Only the lines containing "Liberation" should appear in the answer, copied from the listing below.

BEGIN

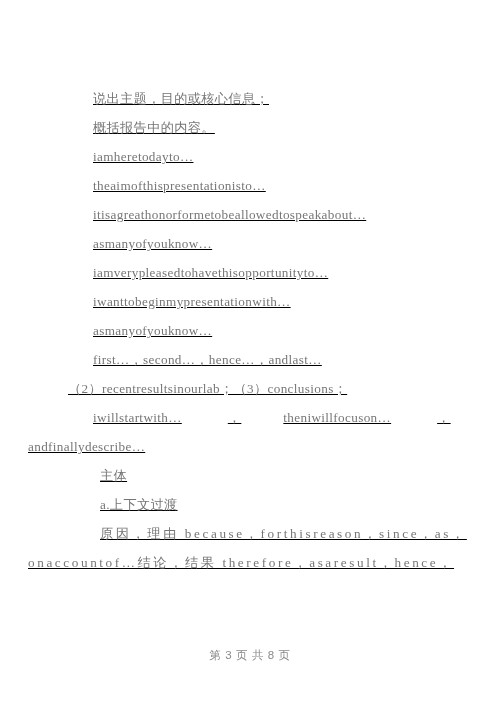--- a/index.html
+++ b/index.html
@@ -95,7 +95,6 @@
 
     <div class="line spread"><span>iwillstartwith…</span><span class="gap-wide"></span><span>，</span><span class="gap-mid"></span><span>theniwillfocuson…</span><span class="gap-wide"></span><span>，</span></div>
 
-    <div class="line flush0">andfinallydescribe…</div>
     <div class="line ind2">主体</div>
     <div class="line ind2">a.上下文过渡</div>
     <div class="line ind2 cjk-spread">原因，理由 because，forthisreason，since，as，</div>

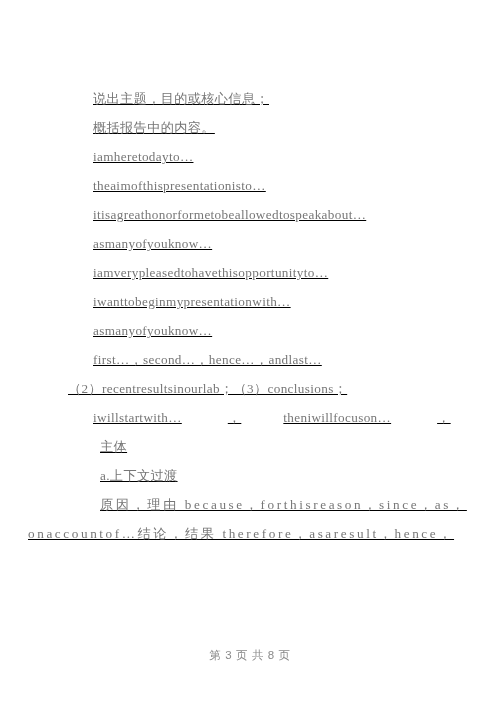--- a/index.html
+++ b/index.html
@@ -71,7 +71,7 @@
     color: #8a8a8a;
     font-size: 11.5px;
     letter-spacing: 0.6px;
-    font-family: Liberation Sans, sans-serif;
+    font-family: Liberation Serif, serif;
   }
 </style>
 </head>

END
BEGIN

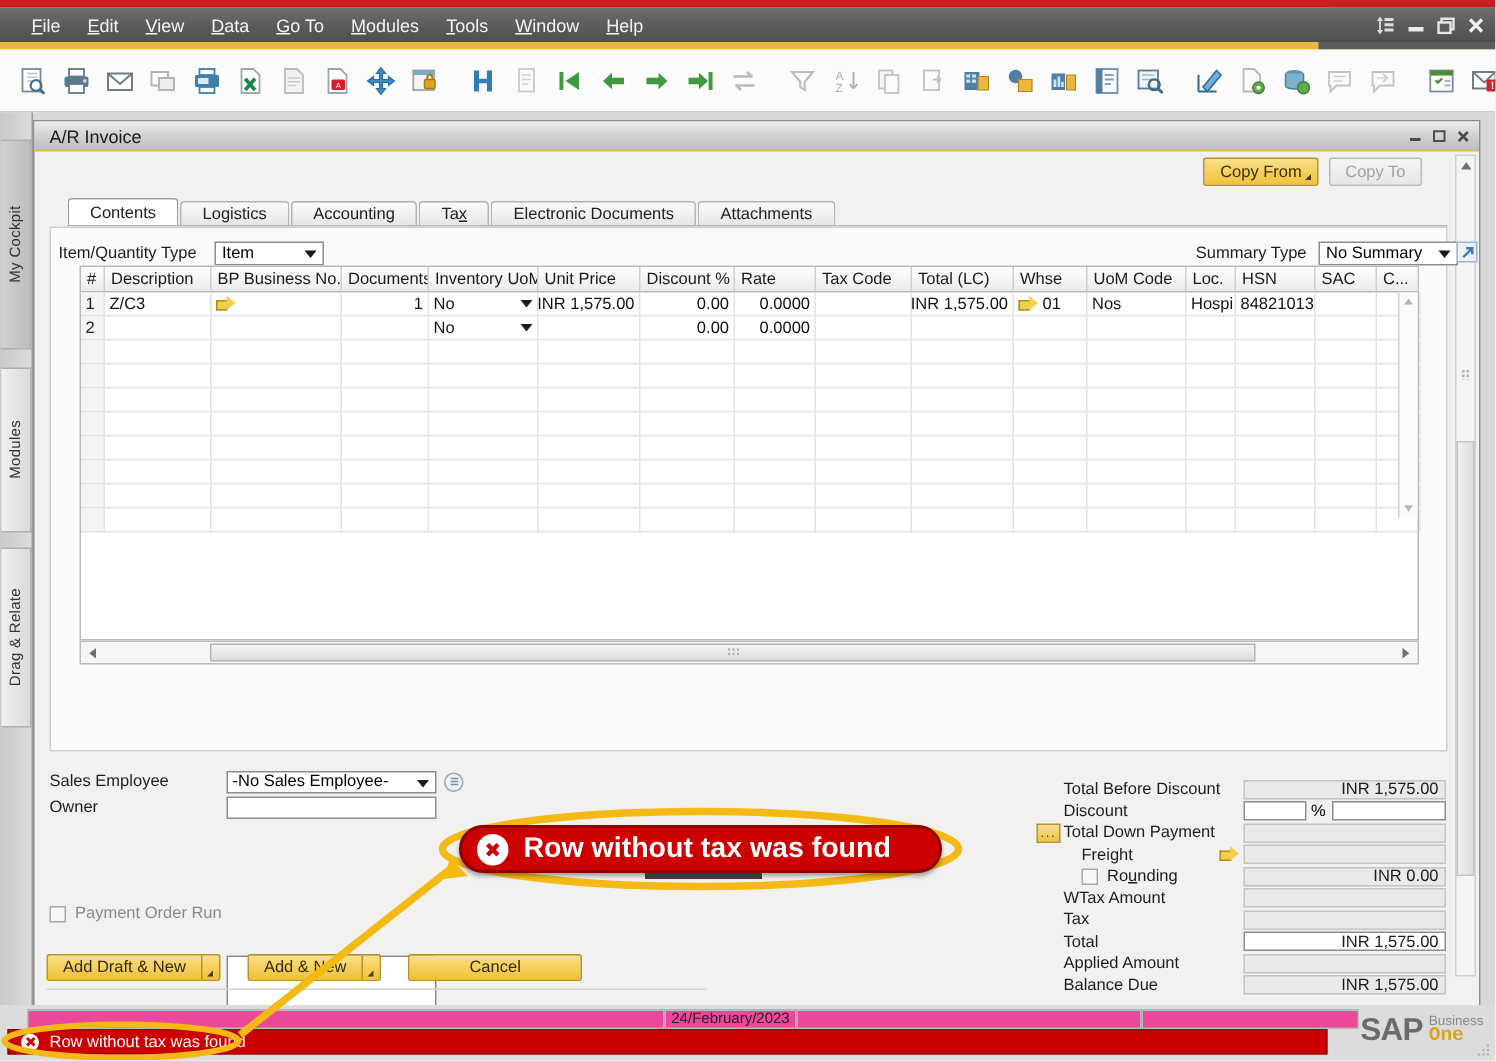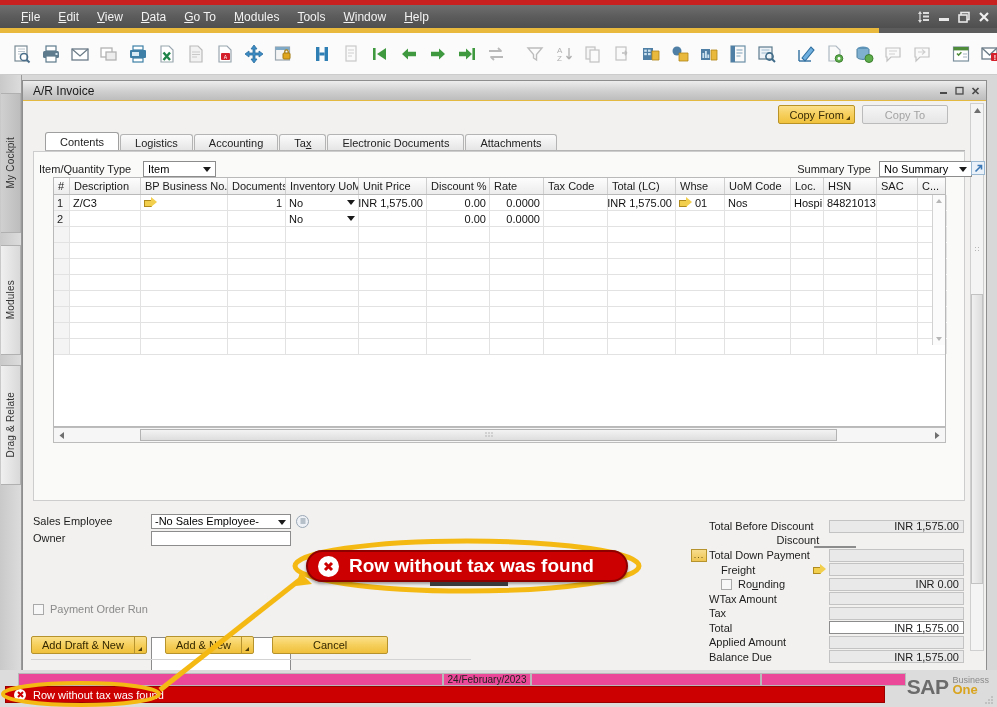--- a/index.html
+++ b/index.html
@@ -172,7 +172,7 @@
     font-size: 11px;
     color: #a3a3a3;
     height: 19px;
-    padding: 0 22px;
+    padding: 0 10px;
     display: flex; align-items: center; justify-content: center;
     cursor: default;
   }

END

#### Problem solution
-    font-family: Liberation Sans, sans-serif;
+    font-family: Liberation Serif, serif;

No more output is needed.